Note: we have blurred out the name of the company who rebranded the product because we aren't in the business of attacking other people. We just wanted you all to understand the realities of this industry and be informed enough in the future to not let this happen to you.
Yup. Behind the sticker was the original manufacturer logo still etched in the plastic: Yongnuo.
Besides the logo, which would be the dead giveaway, when side by side, the product is very visibly the same Yongnuo flash available from a great number of retailers or directly from Yongnuo in China. If you weren't as savvy on lighting products as I happen to be, you would not have known this.
Let me tell you a little something about this flash model: It sucks. It is the cheapest option Yongnuo offers as OEM that you can rebrand. You can choose to add any logo anywhere you want on it, but it costs extra per logo placement. Obviously the reseller here was cheap and didn't opt to do the front-of-flash rebrand, opting to only do the rear.
So what do we recommend if you're going to spend about $130 to $160 for a flash unit? I personally own five of the higher-quality Yongnuo flashes, the YN-560 III. For $75 a flash, you can't beat that mix of power and price. If you watch the Pan Am video I produced with Mike Kelley, you'll see he also uses these higher-end Yongnuo speedlights (look for the scene where the speedlight is dangling over the staircase).

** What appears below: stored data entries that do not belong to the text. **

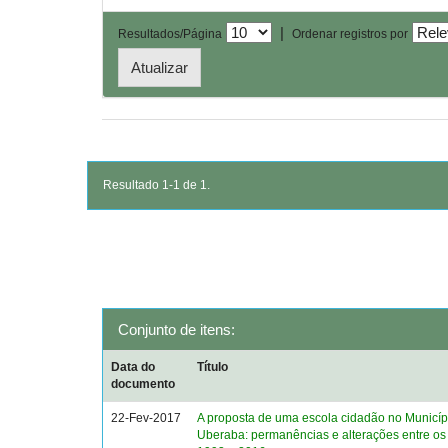
|
Resultados/Página
Ordenar registros por
Resultado 1-1 de 1.
Conjunto de itens:
Data do
Título
documento
22-Fev-2017
A proposta de uma escola cidadão no Municíp
Uberaba: permanências e alterações entre os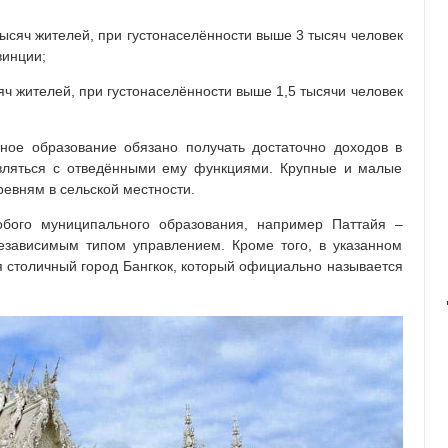
ысяч жителей, при густонаселённости выше 3 тысяч человек
винции;
ч жителей, при густонаселённости выше 1,5 тысячи человек
ное образование обязано получать достаточно доходов в
авляться с отведёнными ему функциями. Крупные и малые
евням в сельской местности.
обого муниципального образования, например Паттайя –
езависимым типом управлением. Кроме того, в указанном
 столичный город Бангкок, который официально называется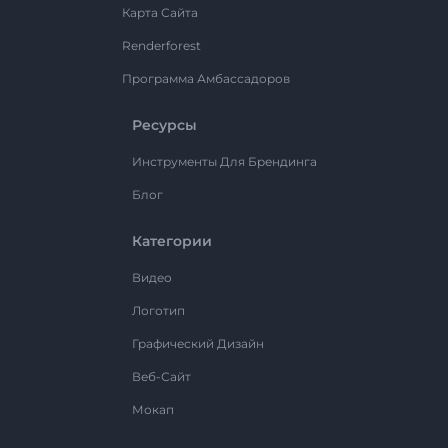
Карта Сайта
Renderforest
Программа Амбассадоров
Ресурсы
Инструменты Для Брендинга
Блог
Категории
Видео
Логотип
Графический Дизайн
Веб-Сайт
Мокап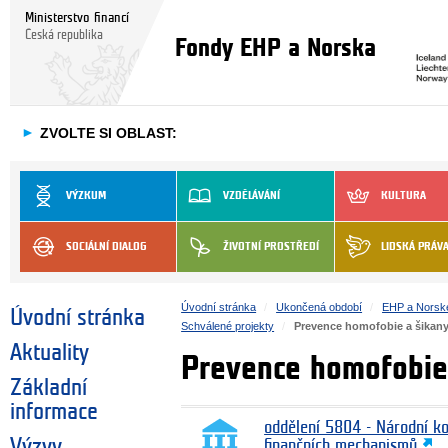
Ministerstvo financí
Česká republika
Fondy EHP a Norska
►
ZVOLTE SI OBLAST:
VÝZKUM
VZDĚLÁVÁNÍ
KULTURA
SOCIÁLNÍ DIALOG
ŽIVOTNÍ PROSTŘEDÍ
LIDSKÁ PRÁV
Úvodní stránka
Ukončená období
EHP a Norsk
Úvodní stránka
Schválené projekty
Prevence homofobie a šika
Aktuality
Prevence homofobie
Základní
informace
oddělení 5804 - Národní k
Výzvy
finančních mechanismů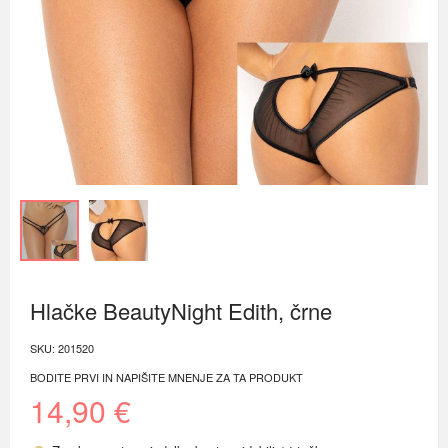
Hlačke BeautyNight Edith, črne
SKU:
201520
BODITE PRVI IN NAPIŠITE MNENJE ZA TA PRODUKT
14,90 €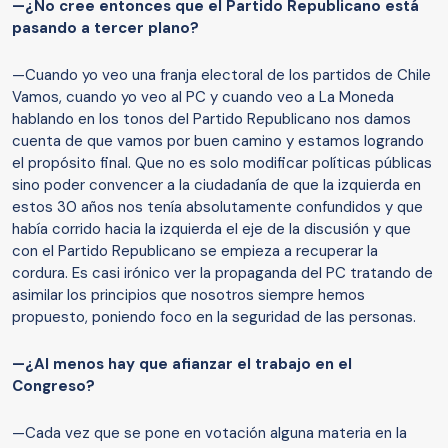
—¿No cree entonces que el Partido Republicano está
pasando a tercer plano?
—Cuando yo veo una franja electoral de los partidos de Chile
Vamos, cuando yo veo al PC y cuando veo a La Moneda
hablando en los tonos del Partido Republicano nos damos
cuenta de que vamos por buen camino y estamos logrando
el propósito final. Que no es solo modificar políticas públicas
sino poder convencer a la ciudadanía de que la izquierda en
estos 30 años nos tenía absolutamente confundidos y que
había corrido hacia la izquierda el eje de la discusión y que
con el Partido Republicano se empieza a recuperar la
cordura. Es casi irónico ver la propaganda del PC tratando de
asimilar los principios que nosotros siempre hemos
propuesto, poniendo foco en la seguridad de las personas.
—¿Al menos hay que afianzar el trabajo en el
Congreso?
—Cada vez que se pone en votación alguna materia en la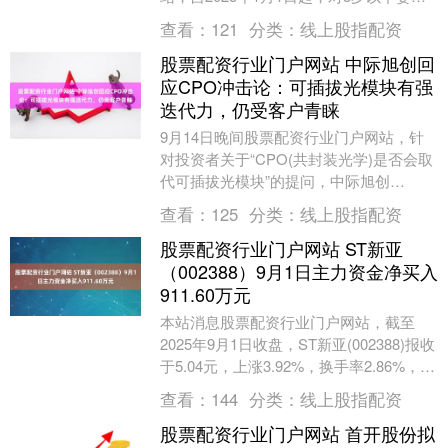
儿发放育儿补贴，补贴标准为每孩每年
查看：
121
分类：
线上股指配资
3600元（即....
股票配资行业门户网站 中际旭创回
应CPO冲击论：可插拔光模块有强
迭代力，仍受客户青睐
9月14日晚间股票配资行业门户网站，针
对投资者关于“CPO(共封装光学)是否会取
代可插拔光模块”的提问，中际旭创
(300308.SZ)在投互平台上回应称，可插
查看：
125
分类：
线上股指配资
拔....
股票配资行业门户网站 ST新亚
（002388）9月1日主力资金净买入
911.60万元
本站消息股票配资行业门户网站，截至
2025年9月1日收盘，ST新亚(002388)报收
于5.04元，上涨3.92%，换手率2.86%，成
交量14.45万手，成交....
查看：
144
分类：
线上股指配资
股票配资行业门户网站 首开股份拟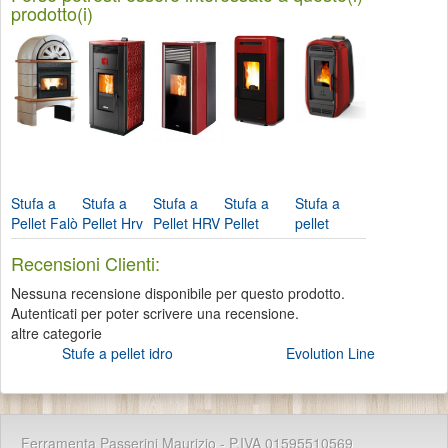
prodotto(i)
Stufa a
Stufa a
Stufa a
Stufa a
Stufa a
Pellet Falò
Pellet Hrv
Pellet HRV
Pellet
pellet
1xlp-
170
200 Hydro-
Giordana
Agata
Recensioni Clienti:
Nordica...
Hydro...
Ravelli
Idro-
versione...
Nordica...
Nessuna recensione disponibile per questo prodotto.
Autenticati per poter scrivere una recensione.
altre categorie
Stufe a pellet idro
Evolution Line
Ferramenta Passerini Maurizio - P.IVA 01595510569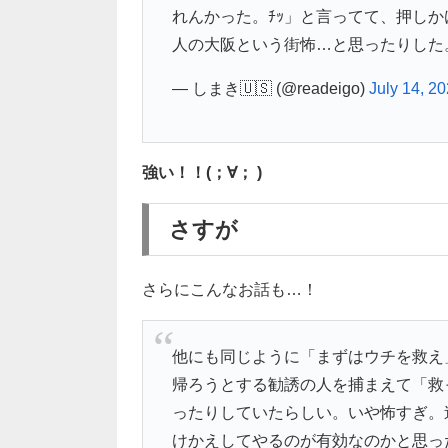
れんかった。ﾁｯ」と言ってて、押し
人の大阪という街怖…と思ったりした
— しまき🇺🇸 (@readeigo)
July 14, 2
強い！！(；∀； )
さすが
さらにこんなお話も…！
他にも同じように「まずはウチを救え
帰ろうとする勧誘の人を捕まえて「救
ったりしていたらしい。いや怖すぎ。
けかえしてやるのが有効なのかと思っ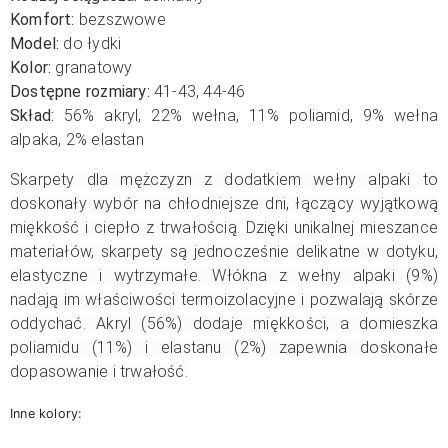
Komfort:
bezszwowe
Model:
do łydki
Kolor:
granatowy
Dostępne rozmiary:
41-43, 44-46
Skład:
56% akryl, 22% wełna, 11% poliamid, 9% wełna
alpaka, 2% elastan
Skarpety dla mężczyzn z dodatkiem wełny alpaki to
doskonały wybór na chłodniejsze dni, łączący wyjątkową
miękkość i ciepło z trwałością. Dzięki unikalnej mieszance
materiałów, skarpety są jednocześnie delikatne w dotyku,
elastyczne i wytrzymałe. Włókna z wełny alpaki (9%)
nadają im właściwości termoizolacyjne i pozwalają skórze
oddychać. Akryl (56%) dodaje miękkości, a domieszka
poliamidu (11%) i elastanu (2%) zapewnia doskonałe
dopasowanie i trwałość.
Inne kolory: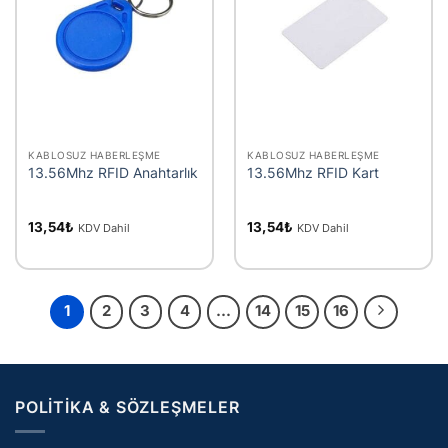
KABLOSUZ HABERLEŞME
KABLOSUZ HABERLEŞME
13.56Mhz RFID Anahtarlık
13.56Mhz RFID Kart
13,54
₺
13,54
₺
KDV Dahil
KDV Dahil
1
2
3
4
…
14
15
16
POLITIKA & SÖZLEŞMELER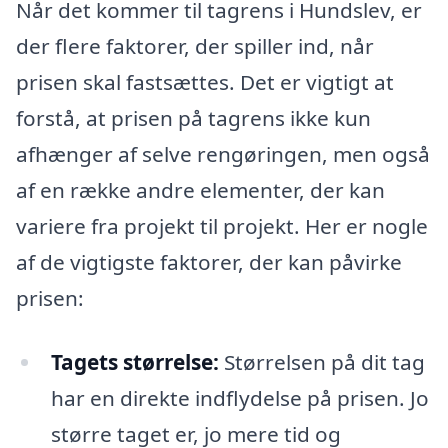
Når det kommer til tagrens i Hundslev, er
der flere faktorer, der spiller ind, når
prisen skal fastsættes. Det er vigtigt at
forstå, at prisen på tagrens ikke kun
afhænger af selve rengøringen, men også
af en række andre elementer, der kan
variere fra projekt til projekt. Her er nogle
af de vigtigste faktorer, der kan påvirke
prisen:
Tagets størrelse:
Størrelsen på dit tag
har en direkte indflydelse på prisen. Jo
større taget er, jo mere tid og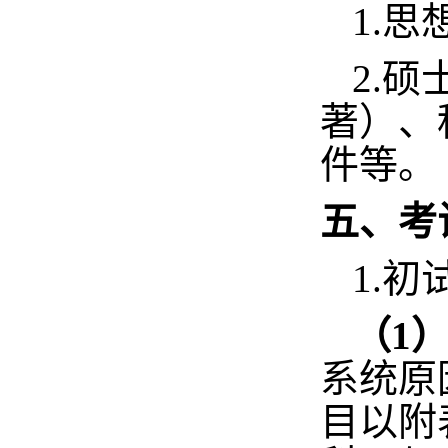
1.
2.
著）、
件等。
五、考
1.初
（
1
系统原
目以
附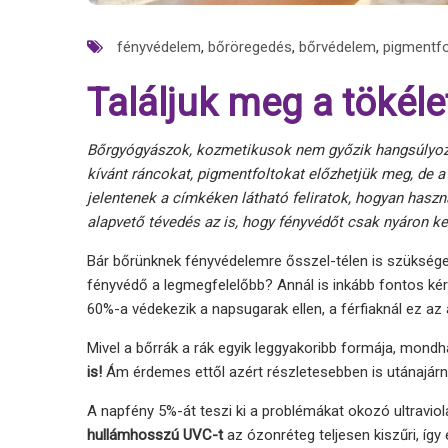
fényvédelem
,
bőröregedés
,
bőrvédelem
,
pigmentfo
Találjuk meg a tökéle
Bőrgyógyászok, kozmetikusok nem győzik hangsúlyoz
kívánt ráncokat, pigmentfoltokat előzhetjük meg, de a
jelentenek a címkéken látható feliratok, hogyan haszn
alapvető tévedés az is, hogy fényvédőt csak nyáron k
Bár bőrünknek fényvédelemre ősszel-télen is szüksége 
fényvédő a legmegfelelőbb? Annál is inkább fontos kér
60%-a védekezik a napsugarak ellen, a férfiaknál ez a
Mivel a bőrrák a rák egyik leggyakoribb formája, mond
is!
Ám érdemes ettől azért részletesebben is utánajárni
A napfény
5%-át teszi ki
a problémákat okozó ultraviol
hullámhosszú UVC-t
az ózonréteg teljesen kiszűri, így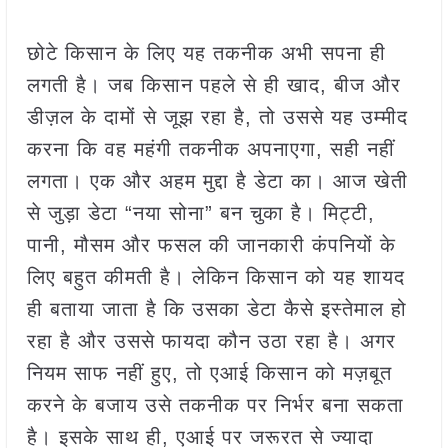
छोटे किसान के लिए यह तकनीक अभी सपना ही
लगती है। जब किसान पहले से ही खाद, बीज और
डीज़ल के दामों से जूझ रहा है, तो उससे यह उम्मीद
करना कि वह महंगी तकनीक अपनाएगा, सही नहीं
लगता। एक और अहम मुद्दा है डेटा का। आज खेती
से जुड़ा डेटा “नया सोना” बन चुका है। मिट्टी,
पानी, मौसम और फसल की जानकारी कंपनियों के
लिए बहुत कीमती है। लेकिन किसान को यह शायद
ही बताया जाता है कि उसका डेटा कैसे इस्तेमाल हो
रहा है और उससे फायदा कौन उठा रहा है। अगर
नियम साफ नहीं हुए, तो एआई किसान को मज़बूत
करने के बजाय उसे तकनीक पर निर्भर बना सकता
है। इसके साथ ही, एआई पर जरूरत से ज्यादा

If you need TTL, it's only $115 to upgrade to YN-565. This is still less than what that rebranded flash was sold for.
The lesson here? Be careful what you're paying for. Many, many products are simple rebrands of other generic lighting products widely available on the market. Talk to more than just the seller, get opinions from other photographers, and just do a simple Google Image search if nothing else. If you're going to end up with Chinese OEM product anyway, you might as well buy it from the source. It will save you a lot of money and stress. Needless to say, LuRey learned his lesson.
And also remember: light is light. Don't pay extra for light with someone's name on it.
Thanks to LuRey Photography for sending us the images and letting us share your story.